Zwar ist der DHB noch immer der größte Handball-Verband der Erde, der Mitgliederschwund hält aber an. Fatalerweise besonders im Jugendbereich. Mit Ausnahme der beiden Jahre nach dem WM-Sieg von 2007 sind die Zahlen bereits seit 2001 rückläufig. Um die 60.000 Mitglieder sollen in den letzten Jahren weggefallen sein.

Zudem stehen zwei Großprojekte ins Haus. Die Frauen-WM 2017 und die Männer-WM 2019 steigen im eigenen Land und wollen entsprechend vorbereitet werden. Was 2017 betrifft, ist der DHB dem Vernehmen nach dank der jüngsten Führungskrise bereits jetzt im Rückstand.

Eine Marionette Hannings?

Trotzdem geht es für Michelmann zunächst darum, als Schlichter aufzutreten. Er muss die Wunden, die durch die monatelange Selbstzerfleischung im deutschen Handball entstanden sind, schließen. Ein denkbar kompliziertes Unterfangen.

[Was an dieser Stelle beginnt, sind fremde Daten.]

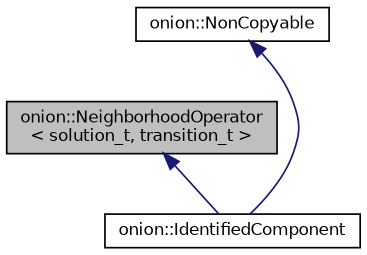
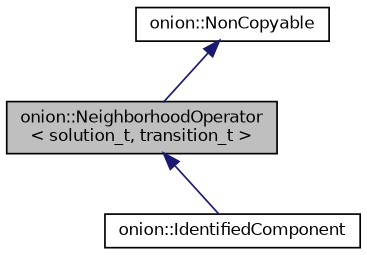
  digraph {
    node [color=black fillcolor=white fontname=Helvetica fontsize=10 shape=record style=filled]
    edge [color=midnightblue dir=back fontname=Helvetica fontsize=10 labelfontname=Helvetica labelfontsize=10 style=solid]
    n1 [fillcolor=grey75 fontcolor=black height=0.2 label="onion::NeighborhoodOperator\l\< solution_t, transition_t \>" width=0.4]
    n2 [height=0.2 label="onion::IdentifiedComponent" width=0.4]
    n3 [height=0.2 label="onion::NonCopyable" width=0.4]
    n1 -> n2
-   n3 -> n2
+   n3 -> n1
  }
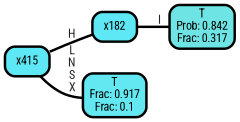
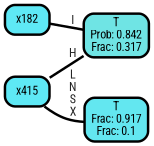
  graph {
    fontname="Roboto Condensed"
    rankdir=LR
    ranksep="0 equally"
    splines=straight
    node [color=black fillcolor="#5ee8f5" fontcolor=black fontname="Roboto Condensed" penwidth=3 shape=box style="filled, rounded"]
    edge [color=black fontcolor=grey14 fontname="Roboto Condensed" fontweight=bold penwidth=3]
    n1 [fillcolor="#6fe4e4" label="T\nProb: 0.842\nFrac: 0.317"]
    n2 [label=x182]
    n3 [label=x415]
    n4 [fillcolor="#63e7f0" label="T\nFrac: 0.917\nFrac: 0.1"]
    subgraph sub_1 {
      rank=same
    }
    n2 -- n1 [label=" I"]
-   n3 -- n2 [label=" H"]
+   n3 -- n1 [label=" H"]
    n3 -- n4 [label=" L\n N\n S\n X"]
  }
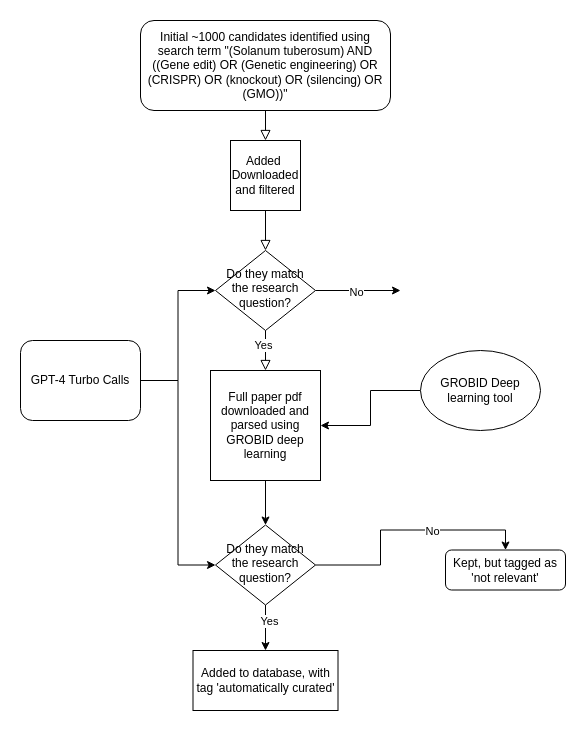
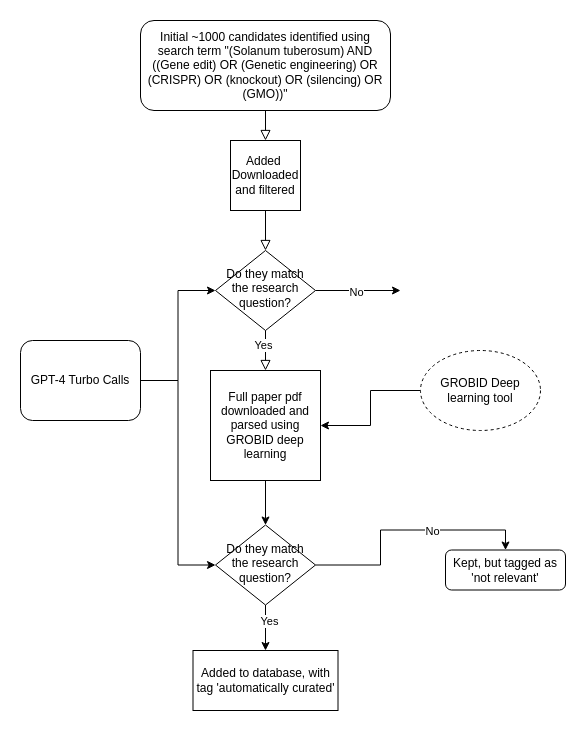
  <mxCell id="0" />
  <mxCell id="1" parent="0" />
  <mxCell id="2" value="" style="rounded=0;html=1;jettySize=auto;orthogonalLoop=1;fontSize=11;endArrow=block;endFill=0;endSize=8;strokeWidth=1;shadow=0;labelBackgroundColor=none;edgeStyle=orthogonalEdgeStyle;exitX=0.5;exitY=1;exitDx=0;exitDy=0;entryX=0.5;entryY=0;entryDx=0;entryDy=0;" parent="1" source="3" target="16" edge="1"><mxGeometry relative="1" as="geometry"><mxPoint x="327.5" y="140" as="sourcePoint" /><mxPoint x="265" y="150" as="targetPoint" /></mxGeometry></mxCell>
  <mxCell id="3" value="Initial ~1000 candidates identified using search term &quot;(Solanum tuberosum) AND ((Gene edit) OR (Genetic engineering) OR (CRISPR) OR (knockout) OR (silencing) OR (GMO))&quot;" style="rounded=1;whiteSpace=wrap;html=1;fontSize=12;glass=0;strokeWidth=1;shadow=0;" parent="1" vertex="1"><mxGeometry x="140" y="20" width="250" height="90" as="geometry" /></mxCell>
  <mxCell id="4" value="" style="rounded=0;html=1;jettySize=auto;orthogonalLoop=1;fontSize=11;endArrow=block;endFill=0;endSize=8;strokeWidth=1;shadow=0;labelBackgroundColor=none;edgeStyle=orthogonalEdgeStyle;exitX=0.5;exitY=1;exitDx=0;exitDy=0;" parent="1" source="16" target="7" edge="1"><mxGeometry y="20" relative="1" as="geometry"><mxPoint as="offset" /><mxPoint x="265" y="270" as="sourcePoint" /></mxGeometry></mxCell>
  <mxCell id="5" style="edgeStyle=orthogonalEdgeStyle;rounded=0;orthogonalLoop=1;jettySize=auto;html=1;" edge="1" parent="1" source="7"><mxGeometry relative="1" as="geometry"><mxPoint x="400" y="290" as="targetPoint" /></mxGeometry></mxCell>
  <mxCell id="6" value="No" style="edgeLabel;html=1;align=center;verticalAlign=middle;resizable=0;points=[];" vertex="1" connectable="0" parent="5"><mxGeometry x="-0.064" y="-1" relative="1" as="geometry"><mxPoint as="offset" /></mxGeometry></mxCell>
  <mxCell id="7" value="Do they match the research question?" style="rhombus;whiteSpace=wrap;html=1;shadow=0;fontFamily=Helvetica;fontSize=12;align=center;strokeWidth=1;spacing=6;spacingTop=-4;" parent="1" vertex="1"><mxGeometry x="215" y="250" width="100" height="80" as="geometry" /></mxCell>
  <mxCell id="8" value="Kept, but tagged as 'not relevant'" style="rounded=1;whiteSpace=wrap;html=1;fontSize=12;glass=0;strokeWidth=1;shadow=0;" parent="1" vertex="1"><mxGeometry x="445" y="549.5" width="120" height="40" as="geometry" /></mxCell>
  <mxCell id="9" value="" style="rounded=0;html=1;jettySize=auto;orthogonalLoop=1;fontSize=11;endArrow=block;endFill=0;endSize=8;strokeWidth=1;shadow=0;labelBackgroundColor=none;edgeStyle=orthogonalEdgeStyle;entryX=0.5;entryY=0;entryDx=0;entryDy=0;" edge="1" parent="1" source="7" target="18"><mxGeometry x="0.333" y="20" relative="1" as="geometry"><mxPoint as="offset" /><mxPoint x="265" y="390" as="sourcePoint" /><mxPoint x="265" y="490" as="targetPoint" /></mxGeometry></mxCell>
  <mxCell id="10" value="Yes" style="edgeLabel;html=1;align=center;verticalAlign=middle;resizable=0;points=[];" vertex="1" connectable="0" parent="9"><mxGeometry x="-0.3" y="-3" relative="1" as="geometry"><mxPoint as="offset" /></mxGeometry></mxCell>
  <mxCell id="11" style="edgeStyle=orthogonalEdgeStyle;rounded=0;orthogonalLoop=1;jettySize=auto;html=1;" edge="1" parent="1" source="15" target="19"><mxGeometry relative="1" as="geometry"><mxPoint x="265" y="650" as="targetPoint" /></mxGeometry></mxCell>
  <mxCell id="12" value="Yes" style="edgeLabel;html=1;align=center;verticalAlign=middle;resizable=0;points=[];" vertex="1" connectable="0" parent="11"><mxGeometry x="-0.319" y="3" relative="1" as="geometry"><mxPoint y="1" as="offset" /></mxGeometry></mxCell>
  <mxCell id="13" style="edgeStyle=orthogonalEdgeStyle;rounded=0;orthogonalLoop=1;jettySize=auto;html=1;exitX=1;exitY=0.5;exitDx=0;exitDy=0;entryX=0.5;entryY=0;entryDx=0;entryDy=0;" edge="1" parent="1" source="15" target="8"><mxGeometry relative="1" as="geometry" /></mxCell>
  <mxCell id="14" value="No" style="edgeLabel;html=1;align=center;verticalAlign=middle;resizable=0;points=[];" vertex="1" connectable="0" parent="13"><mxGeometry x="0.229" relative="1" as="geometry"><mxPoint y="1" as="offset" /></mxGeometry></mxCell>
  <mxCell id="15" value="Do they match the research question?" style="rhombus;whiteSpace=wrap;html=1;shadow=0;fontFamily=Helvetica;fontSize=12;align=center;strokeWidth=1;spacing=6;spacingTop=-4;" vertex="1" parent="1"><mxGeometry x="215" y="524.5" width="100" height="80" as="geometry" /></mxCell>
  <mxCell id="16" value="&lt;div&gt;Added&amp;nbsp;&lt;/div&gt;&lt;div&gt;Downloaded and filtered&lt;br&gt;&lt;/div&gt;" style="whiteSpace=wrap;html=1;aspect=fixed;" vertex="1" parent="1"><mxGeometry x="230" y="140" width="70" height="70" as="geometry" /></mxCell>
  <mxCell id="17" style="edgeStyle=orthogonalEdgeStyle;rounded=0;orthogonalLoop=1;jettySize=auto;html=1;exitX=0.5;exitY=1;exitDx=0;exitDy=0;entryX=0.5;entryY=0;entryDx=0;entryDy=0;" edge="1" parent="1" source="18" target="15"><mxGeometry relative="1" as="geometry" /></mxCell>
  <mxCell id="18" value="Full paper pdf downloaded and parsed using GROBID deep learning" style="whiteSpace=wrap;html=1;aspect=fixed;" vertex="1" parent="1"><mxGeometry x="210" y="370" width="110" height="110" as="geometry" /></mxCell>
  <mxCell id="19" value="Added to database, with tag 'automatically curated'" style="rounded=0;whiteSpace=wrap;html=1;" vertex="1" parent="1"><mxGeometry x="192.5" y="650" width="145" height="60" as="geometry" /></mxCell>
  <mxCell id="20" style="edgeStyle=orthogonalEdgeStyle;rounded=0;orthogonalLoop=1;jettySize=auto;html=1;entryX=1;entryY=0.5;entryDx=0;entryDy=0;" edge="1" parent="1" source="21" target="18"><mxGeometry relative="1" as="geometry" /></mxCell>
- <mxCell id="21" value="GROBID Deep learning tool" style="ellipse;whiteSpace=wrap;html=1;" vertex="1" parent="1"><mxGeometry x="420" y="350" width="120" height="80" as="geometry" /></mxCell>
+ <mxCell id="21" value="GROBID Deep learning tool" style="ellipse;whiteSpace=wrap;html=1;dashed=1;" vertex="1" parent="1"><mxGeometry x="420" y="350" width="120" height="80" as="geometry" /></mxCell>
  <mxCell id="22" style="edgeStyle=orthogonalEdgeStyle;rounded=0;orthogonalLoop=1;jettySize=auto;html=1;exitX=1;exitY=0.5;exitDx=0;exitDy=0;entryX=0;entryY=0.5;entryDx=0;entryDy=0;" edge="1" parent="1" source="24" target="7"><mxGeometry relative="1" as="geometry" /></mxCell>
  <mxCell id="23" style="edgeStyle=orthogonalEdgeStyle;rounded=0;orthogonalLoop=1;jettySize=auto;html=1;exitX=1;exitY=0.5;exitDx=0;exitDy=0;entryX=0;entryY=0.5;entryDx=0;entryDy=0;" edge="1" parent="1" source="24" target="15"><mxGeometry relative="1" as="geometry" /></mxCell>
  <mxCell id="24" value="GPT-4 Turbo Calls" style="whiteSpace=wrap;html=1;rounded=1;" vertex="1" parent="1"><mxGeometry x="20" y="340" width="120" height="80" as="geometry" /></mxCell>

Schließlich müssen sich alle ernst genommen fühlen, während Michelmann gleichzeitig eine Richtung, ein Konzept vorgeben muss. Der von manchen gewonnene Eindruck, er sei lediglich eine Marionette Hannings, darf dabei keinesfalls untermauert werden.

Seiner Ankündigung, eng mit den Landes- und Ligaverbänden, seinen Präsidiumskollegen und getreu dem DHB-Motto "Auf geht's! Gemeinsam für Handballdeutschland" handeln zu wollen, müssen Taten folgen.

Besonnenheit ist Trumpf

Im Sinne des deutschen Handballs bleibt Michelmann nur zu wünschen, möglichst schnell in seine neue Rolle schlüpfen zu können, um auch bisherige Kritiker zu überzeugen. Dass er dies nicht wie Bauer mit zumindest am Ende seiner Amtszeit zu großen Emotionen, sondern mit Besonnenheit tun will, kann nicht schaden.

Und vielleicht läuft es für den bis 2017 gewählten DHB-Boss ja ähnlich wie als OB von Aschersleben. Sein Amt trat er 1994 mit 39 Prozent an. Heute sind es 76 Prozent. Und Michelmann befindet sich in seiner vierten Amtszeit.